No more creatures dare step in our way.

This sewer is similar than the other, but with no creatures. This one just has nails, broken glass, used needles, and other hazardous objects on the way. 

It takes us some time to clear it, on account of my watchful step, but we do make it out in due time.

We exit into what she calls the tenements: a jumble of apartments and other buildings all smashed together like tetris blocks, stacked high into the sky, the top out of vision.

Strange Others lie in wait inside the apartments and in the streets. They watch me with open hostility, but refrain from attacking me. Doberman must be recognized here.

Navigating it is tough and many times I tell her we are in a streets we went past before on account of them looking identical, but she insists she knows where she is going.

Before too long, we exit and make our way through a barren path, horrid black trees openly digesting their victims keeping us company, growing in number the further we walk.

“It’s right there,” she said, pointing at a clearing in the forest.

Just in time too, since I am close to my limit from all the walking, sweating from exertion.

We enter and The Doberman greets a being that is the furthest thing from the image of a faerie I had in mind, so much so I do a double take.

Illnerith has long, dark hair that covers both his eyes. His left hand is missing two fingers: the middle and ring ones. A mutant arm is coming out of his upper back, waving at my familiar. Bloody chains ending in hooks and dripping in blood come out of his flesh through some of the gaps in his broken slender armor. Through the other gaps, black and green eyes peer at us.

“So, Scourge, my friend here tells me you seek safe passage back to the mortal world,” he sang, his voice lyrical, beautiful and in stark contrast to his appearance. “I can do this, yes. But, it will come at a price.”

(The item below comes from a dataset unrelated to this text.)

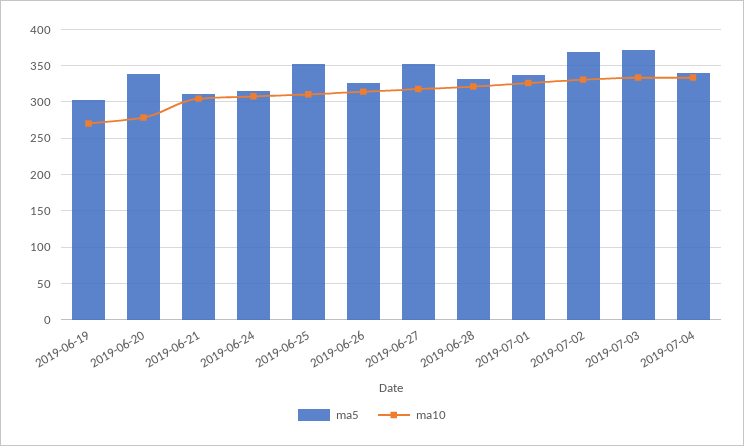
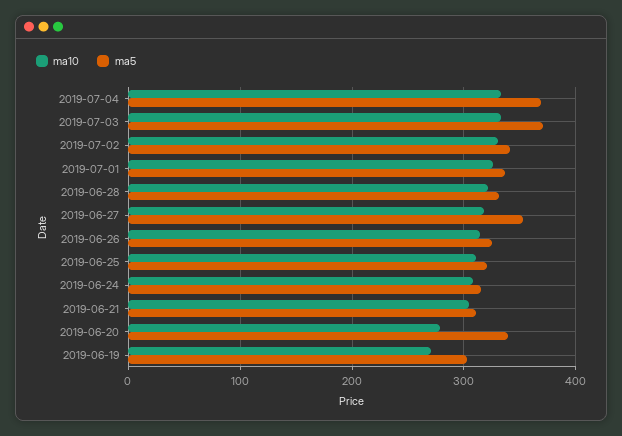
ma5, 2019-06-25: 350 -> 320
ma5, 2019-07-02: 370 -> 340
ma5, 2019-07-04: 340 -> 370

“What price?” I ask, weary.

“Be glad, I, Illnerith, the broken prince, do not give discounts often, but I will make an exception here on account of favors owed. You can have passage if you damn nine worthy beings to The Abyss in my name and bring me three jars of glamour.”

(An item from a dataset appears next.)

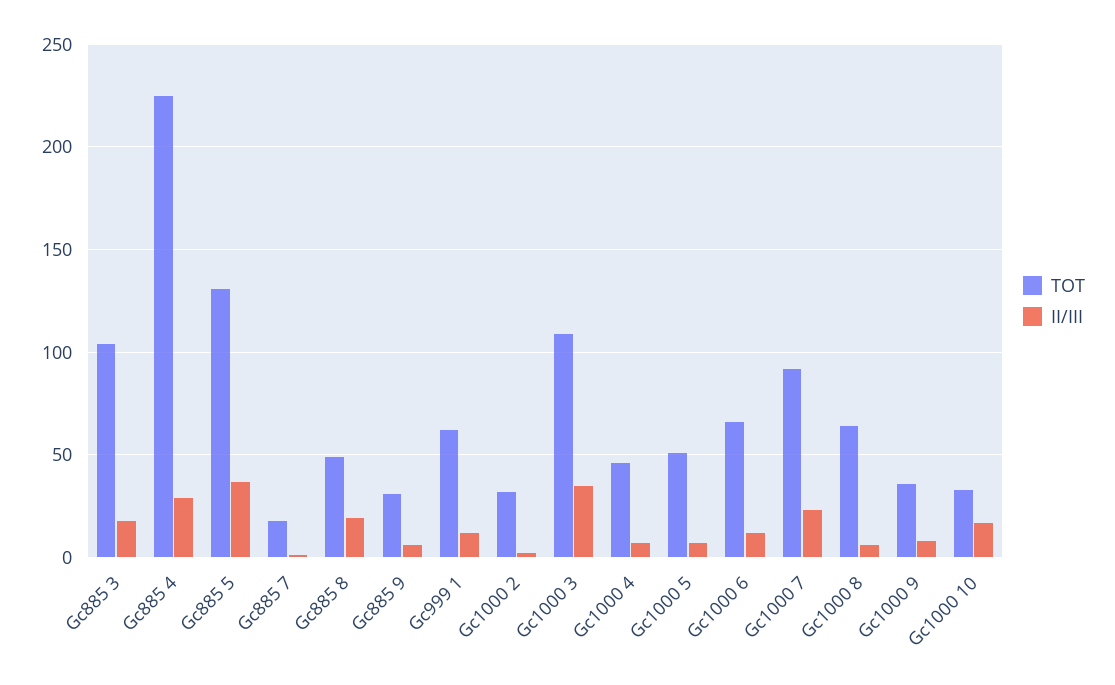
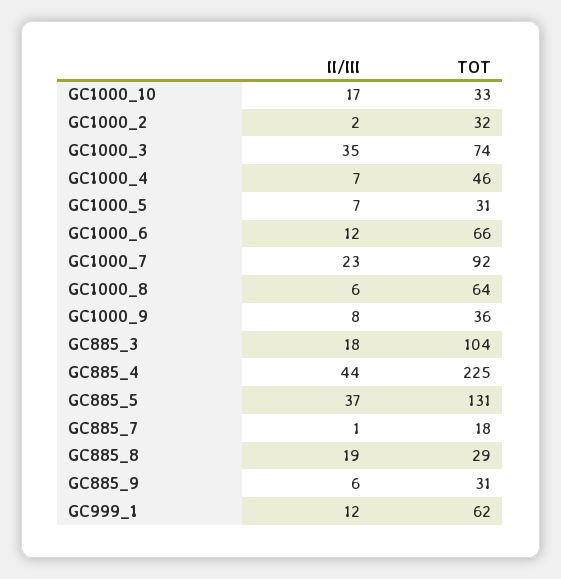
II/III, Gc885 4: 30 -> 44
TOT, Gc885 8: 50 -> 29
TOT, Gc1000 3: 110 -> 74
TOT, Gc1000 5: 50 -> 31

The Abyss chooses that moment to show me lifelike visions of the nine damned and the suffering they would experience as well as the challenges I would have to go through getting the glamour. 

The visions stop for a moment and my sword comes flying out of the sky, from nowhere, and sticks itself in the ground right in front of me. 

It shines black and green with Abyssal energy, all of the gold replaced with cryptic runes and dark tones.

More visions shoot into my mind, reverberating through me, inescapable. Visions of me picking up that sword, slaying my enemies, becoming an unparalleled warrior, of me, defeating Illnerith and gaining passage for free.